Dillerin Dili

Kral Xantus, bir gün Ezop'a demiş ki: “Çarşıya git, bu akşamki misafirlerime en iyi, en lezzetli yemekleri yapman için ne gerekiyorsa satın al.” Akşam tüm konuklar masaya oturduklarında şaşırmışlar, çünkü Ezop'un, Xantus'un misafirleri şerefine verdiği ziyafet için pişirdiği bütün yemekler, yaptığı tatlıların hepsi dilden yapılmıştı. Bunu gören Xantus, Ezop'a misafirleri önünde bağırmış:

- “Nedir bu kepazelik? Ben sana en lezzetli, en nefis, en tatlı yemekleri yap, dedim. Sen hepsini dilden yapmışsın.”

Ezop şu cevabı vermiş:

- “Evet efendim, en lezzetli yemekleri, en nefis tatlıları, hep dilden yaptım. Dünyadaki en güzel, en tatlı şey dildir. İnsanlar dilleriyle anlaşırlar, dilleriyle dua ederler, diğerlerine karşı sevgilerini dille anlatırlar. Dünyadaki en iyi, en tatlı, en güzel şey dildir.
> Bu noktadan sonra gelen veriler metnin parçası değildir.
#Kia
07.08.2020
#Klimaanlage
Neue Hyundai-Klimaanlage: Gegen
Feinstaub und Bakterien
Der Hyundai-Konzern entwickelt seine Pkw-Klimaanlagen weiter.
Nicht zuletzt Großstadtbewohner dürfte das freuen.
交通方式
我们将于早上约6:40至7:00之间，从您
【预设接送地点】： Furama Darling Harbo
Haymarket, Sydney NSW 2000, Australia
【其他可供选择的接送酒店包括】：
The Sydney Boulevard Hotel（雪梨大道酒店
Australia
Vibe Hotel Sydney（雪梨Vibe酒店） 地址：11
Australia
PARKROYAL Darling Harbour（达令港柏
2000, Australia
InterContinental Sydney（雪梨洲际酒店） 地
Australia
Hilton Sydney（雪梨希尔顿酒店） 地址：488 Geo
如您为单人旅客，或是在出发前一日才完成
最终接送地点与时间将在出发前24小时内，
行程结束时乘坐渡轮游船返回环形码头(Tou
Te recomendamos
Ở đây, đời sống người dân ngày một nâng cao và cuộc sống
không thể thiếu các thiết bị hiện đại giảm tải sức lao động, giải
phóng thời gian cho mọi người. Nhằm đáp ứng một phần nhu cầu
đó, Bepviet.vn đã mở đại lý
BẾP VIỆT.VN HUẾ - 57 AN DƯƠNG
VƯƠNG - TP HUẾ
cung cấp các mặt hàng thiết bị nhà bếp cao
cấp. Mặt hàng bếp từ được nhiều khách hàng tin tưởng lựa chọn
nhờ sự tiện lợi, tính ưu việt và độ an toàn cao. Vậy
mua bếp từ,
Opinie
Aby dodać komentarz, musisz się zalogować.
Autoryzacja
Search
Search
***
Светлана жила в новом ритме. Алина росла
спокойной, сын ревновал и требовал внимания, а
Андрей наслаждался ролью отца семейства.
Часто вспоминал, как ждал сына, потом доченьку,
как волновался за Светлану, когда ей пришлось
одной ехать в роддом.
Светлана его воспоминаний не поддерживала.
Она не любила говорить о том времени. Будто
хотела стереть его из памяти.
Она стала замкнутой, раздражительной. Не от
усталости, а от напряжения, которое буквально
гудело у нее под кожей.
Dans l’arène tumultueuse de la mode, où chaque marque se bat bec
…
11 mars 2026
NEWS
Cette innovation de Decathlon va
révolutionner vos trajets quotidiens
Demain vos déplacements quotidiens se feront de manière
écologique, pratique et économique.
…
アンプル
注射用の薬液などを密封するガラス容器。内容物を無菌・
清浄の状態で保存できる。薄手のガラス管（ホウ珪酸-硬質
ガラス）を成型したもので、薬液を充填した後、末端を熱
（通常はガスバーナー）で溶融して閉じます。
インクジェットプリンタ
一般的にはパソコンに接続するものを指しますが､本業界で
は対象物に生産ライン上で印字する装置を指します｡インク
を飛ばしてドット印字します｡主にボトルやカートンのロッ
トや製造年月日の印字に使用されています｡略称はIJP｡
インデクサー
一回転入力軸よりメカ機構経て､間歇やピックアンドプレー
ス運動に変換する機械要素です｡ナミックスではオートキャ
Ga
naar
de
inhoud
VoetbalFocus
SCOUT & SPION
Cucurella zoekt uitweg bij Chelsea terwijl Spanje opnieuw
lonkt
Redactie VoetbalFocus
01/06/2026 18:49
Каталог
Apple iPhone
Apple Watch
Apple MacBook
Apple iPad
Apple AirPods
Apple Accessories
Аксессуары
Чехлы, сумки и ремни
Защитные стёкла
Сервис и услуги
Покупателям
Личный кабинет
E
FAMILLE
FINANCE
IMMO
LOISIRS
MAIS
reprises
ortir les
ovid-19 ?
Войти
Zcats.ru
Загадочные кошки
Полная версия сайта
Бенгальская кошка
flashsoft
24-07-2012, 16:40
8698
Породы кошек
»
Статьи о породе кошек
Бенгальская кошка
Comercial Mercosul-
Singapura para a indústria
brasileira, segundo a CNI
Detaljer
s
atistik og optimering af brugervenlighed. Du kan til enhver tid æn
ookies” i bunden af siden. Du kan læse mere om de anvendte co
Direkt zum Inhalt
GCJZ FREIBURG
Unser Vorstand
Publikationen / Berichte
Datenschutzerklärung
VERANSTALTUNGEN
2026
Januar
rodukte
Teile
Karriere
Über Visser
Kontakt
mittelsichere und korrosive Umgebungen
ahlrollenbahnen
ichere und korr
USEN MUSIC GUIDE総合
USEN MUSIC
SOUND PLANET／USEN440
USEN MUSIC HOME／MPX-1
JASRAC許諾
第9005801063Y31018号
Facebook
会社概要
Dil olmasaydı, insanların hali ne olurdu?”

Aradan zaman geçmiş, Kral, dostlarına yine bir ziyafet vermek istemiş; ama bu defa Ezop'tan, en kötü yiyecekleri hazırlamasını istemiş. Ezop, bir önceki ziyafet gibi, çorbadan tatlılara kadar bütün yiyecekleri dilden yapmış. Daha çok şaşıran Kral iyice öfkelenmiş ve:

- “Sen değil miydin en güzel şey dildir diyen? Bakalım bunu nasıl izah edeceksin şimdi.

Ezop seçiminin nedenini öfkeli muhatabına şöyle anlatmış:

- “Gerçi dünyadaki en iyi, en tatlı, en güzel şey dil ise de, zaman zaman en acı, en çirkin, en kötü şey de dildir. İnsanları, birbirlerine gücendiren, kızdırtan, aralarını açan da dildir. İnsanların başına gelen felaketlerin sebebi, birçok defa onların dilidir. İnsanın başına ne gelirse sahip olamadığı dili yüzünden gelir...”

Diline hâkim olmak gördüğümüz gibi önemli ama yalnız dilimize mi hâkim olmalıyız? Hâkim olma diline (ne söyleyeceklerine nasıl tepki göstereceğine), eline (bir şeyi alıp almama, birine doğru kaldırıp kaldırmama bir şeyi satın alıp almama), nefsine (bir tutkunun, hırsın ne kadar etkisinde kalmak, bir şeye aşırı bağımlı olmak) ve ayaklarına (bir yere gidip gitmeme) hâkim ol diye eklense yapılacak eylemler tamamlanabilir mi bilemem? Tabii bütün bunlar davranış ve eylemleri işaret ediyor. Ama peki davranışlara neden olan nedir? Kök nedeni doğru bulursak, anahtarı da doğru yerde arayabiliriz. O zaman baştan başlayalım: İnsanların davranışlarının altındaki aşamalar nasıl gelişiyor?

İnsanın dışarıya açılan beş yüzü var. Bunlar duyularımız. Görüyor, işitiyor, dokunuyor, tadıyor ve kokluyoruz. Aslında dışarıda olan olaylar, olgular her ne ise hep aynı. Farklı insanlar onları farklı duyumsuyor, algılıyor. Duyular yoluyla bunlar zihnimize giriyor. Ama fark ikinci adımda başlıyor. İnsanlar gelen verileri filtreliyor ve düzenliyorlar. Burada işte insanların farklı DNA’ları, farklı eğitim gördükleri, farklı muhitlerde yetiştikleri ve farklı insanlarla birlikte oldukları gerçeği devreye giriyor. Yani filtrelerimizin doğuştan olanları da var ama çoğu sonradan oluşanlar. Bundan sonra ise değerlendirme ve yorumlama geliyor. Olgu bir anda düşünce haline dönüşüyor ve o kişi için yorumu da aşıyor ve hüküm yani yargı haline geliyor. Son adımda ise sonuç geliyor yani insan o verdiği yargının neticesinde bir eylem yapıyor. Biraz kavramsal oldu değil mi gelin bir örnekle açalım.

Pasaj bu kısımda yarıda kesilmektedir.